=== Trecho exibido ===

Uma experiência para sempre, um gigantesco paradoxo

copadomundo1

Por JOSÉ RENATO SATIRO SANTIAGO

Foram 5 jogos.

Eis que enfim chegou ao fim minha aventura na Copa do Mundo.

Continuarei assistindo pela TV.

Não será a mesma coisa.

Não há como desconsiderar a interessante experiência de assistir “in loco”.

Já fazia tempo que não frequentava estádio.

Coube que meu retorno acontecesse justamente em uma Copa do Mundo.

Foram dois estádios, em São Paulo e Manaus.

Belos estádios.

O de Manaus me pareceu mais pronto, certamente porque foi concluído já faz alguns meses.

Ambos lotados.

Por mais que tenha tido alguns jogos difíceis de assistir.

Vaias a Blatter aconteceu nos dois.

Ele esteve em ambos.

Já para Dilma, apenas em São Paulo.

No único local onde ela esteve presente.

Público bem animado.

Os brasileiros mais moderados.

Sobretudo com o irritante: “…eu sou brasileiro, com muito orgulho..”

Já os norte-americanos foram campeões em animação.

Não me surpreende se em algum tempo o futebol passe a ser o “esporte americano”.

Chato mesmo só a “ola”.

Algo irritante que atrapalha muito aqueles que estão a fim de assistir ao jogo.

Mas torcedor de Copa realmente é diferente.

Para a maioria, o jogo pouco importa.

A festa tem mais valor.

Eles têm razão.

Uma experiência para sempre.

=== Listagem ===

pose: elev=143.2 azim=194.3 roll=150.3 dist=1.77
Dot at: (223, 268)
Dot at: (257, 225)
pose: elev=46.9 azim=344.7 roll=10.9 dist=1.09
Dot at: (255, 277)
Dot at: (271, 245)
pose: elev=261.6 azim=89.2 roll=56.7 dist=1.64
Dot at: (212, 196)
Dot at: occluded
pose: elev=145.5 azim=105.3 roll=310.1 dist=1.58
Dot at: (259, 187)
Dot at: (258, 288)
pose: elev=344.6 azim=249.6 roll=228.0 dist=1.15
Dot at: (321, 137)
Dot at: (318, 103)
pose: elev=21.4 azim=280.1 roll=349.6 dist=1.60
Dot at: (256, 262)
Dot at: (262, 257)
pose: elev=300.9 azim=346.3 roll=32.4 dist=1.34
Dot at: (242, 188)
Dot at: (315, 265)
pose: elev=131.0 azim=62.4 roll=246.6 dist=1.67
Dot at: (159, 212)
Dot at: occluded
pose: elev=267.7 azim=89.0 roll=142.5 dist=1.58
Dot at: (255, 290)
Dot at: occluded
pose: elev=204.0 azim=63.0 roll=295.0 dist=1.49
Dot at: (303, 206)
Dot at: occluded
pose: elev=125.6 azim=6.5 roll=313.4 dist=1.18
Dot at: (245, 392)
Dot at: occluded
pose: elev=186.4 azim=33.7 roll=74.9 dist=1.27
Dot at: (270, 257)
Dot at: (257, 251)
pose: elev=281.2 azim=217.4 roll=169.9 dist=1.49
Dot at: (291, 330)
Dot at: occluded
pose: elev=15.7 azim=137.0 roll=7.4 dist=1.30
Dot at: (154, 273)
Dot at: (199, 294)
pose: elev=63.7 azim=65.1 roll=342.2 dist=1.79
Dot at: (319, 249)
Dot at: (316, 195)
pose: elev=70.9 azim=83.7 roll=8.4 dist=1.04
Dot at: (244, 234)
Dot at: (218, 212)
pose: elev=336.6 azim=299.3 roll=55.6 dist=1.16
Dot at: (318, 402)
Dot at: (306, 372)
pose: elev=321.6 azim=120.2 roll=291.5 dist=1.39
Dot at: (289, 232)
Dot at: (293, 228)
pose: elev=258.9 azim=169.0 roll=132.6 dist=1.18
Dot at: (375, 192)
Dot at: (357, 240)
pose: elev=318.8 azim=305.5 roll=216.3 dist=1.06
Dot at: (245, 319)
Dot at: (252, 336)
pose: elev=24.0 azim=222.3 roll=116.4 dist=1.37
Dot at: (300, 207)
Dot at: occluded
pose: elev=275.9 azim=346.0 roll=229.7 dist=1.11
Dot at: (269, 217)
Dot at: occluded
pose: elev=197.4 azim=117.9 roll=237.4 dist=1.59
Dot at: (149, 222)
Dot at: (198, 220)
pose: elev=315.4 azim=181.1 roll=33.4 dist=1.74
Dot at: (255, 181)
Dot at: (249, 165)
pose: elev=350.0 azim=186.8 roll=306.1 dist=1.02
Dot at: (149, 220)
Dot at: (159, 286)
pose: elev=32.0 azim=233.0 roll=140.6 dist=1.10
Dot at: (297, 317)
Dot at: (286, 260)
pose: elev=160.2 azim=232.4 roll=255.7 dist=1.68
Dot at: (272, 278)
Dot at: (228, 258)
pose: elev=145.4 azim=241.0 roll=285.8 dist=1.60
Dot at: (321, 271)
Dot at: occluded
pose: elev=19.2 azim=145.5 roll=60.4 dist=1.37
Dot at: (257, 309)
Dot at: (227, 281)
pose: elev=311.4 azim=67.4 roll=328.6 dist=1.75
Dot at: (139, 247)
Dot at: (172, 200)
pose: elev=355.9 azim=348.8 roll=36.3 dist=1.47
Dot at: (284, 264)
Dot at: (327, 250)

===

[Questão A] Diga se cada afirmação concorda com o trecho sobre a Copa do Mundo, respondendo sim ou não e citando as palavras dele que decidem: (i) o autor viu jogos em estádios de três cidades; (ii) Blatter foi vaiado nos dois estádios; (iii) os norte-americanos foram os torcedores mais animados.
[Questão B] Retome o trecho sobre a Copa do Mundo a partir do ponto em que ele para.
A listagem é um material à parte, sem ligação com o trecho sobre a Copa do Mundo.

[Resposta A]
(i) Não: "Foram dois estádios, em São Paulo e Manaus."
(ii) Sim: "Vaias a Blatter aconteceu nos dois."
(iii) Sim: "Já os norte-americanos foram campeões em animação."

[Resposta B]
Viver a Copa do Mundo.

O que não nos tira o direito de nos aborrecer com tudo aquilo que a Copa do Mundo nos trouxe de coisa ruim.

E foram muitas coisas.

E ainda haverá muitas outras.

Poder vaiar e, se for o caso, xingar, quem quer que seja.

Isso é Democracia.

Todos podemos e devemos fazer a nossa liberdade acontecer.

Agimos da forma como somos educados.

Reagimos da mesma forma.

Xingamentos não definem a educação de ninguém.

Sempre respeitando os direitos de todos.

Até mesmo o de xingar, se for o caso.

E sendo respeitados.

Por mais que algumas vezes sejamos vitimas de xingamentos.

Qualquer coisa diferente disso é censura.

Ou, infelizmente, patrulhamento.

Ou… o pior…. outros interesses que jamais saberemos.

Um gigantesco paradoxo.

Ainda mais se nos atentarmos para as vozes que hoje clamam por “respeito às instituições”.